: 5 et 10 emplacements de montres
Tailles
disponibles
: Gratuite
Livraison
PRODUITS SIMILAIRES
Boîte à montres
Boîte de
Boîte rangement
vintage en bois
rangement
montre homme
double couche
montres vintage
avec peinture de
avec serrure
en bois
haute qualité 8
= = = = = = =
TO-DO ITEM
In full and without change, transcribe the data above.

ANSWER
: 5 et 10 emplacements de montres
Tailles
disponibles
: Gratuite
Livraison
PRODUITS SIMILAIRES
Boîte à montres
Boîte de
Boîte rangement
vintage en bois
rangement
montre homme
double couche
montres vintage
avec peinture de
avec serrure
en bois
haute qualité 8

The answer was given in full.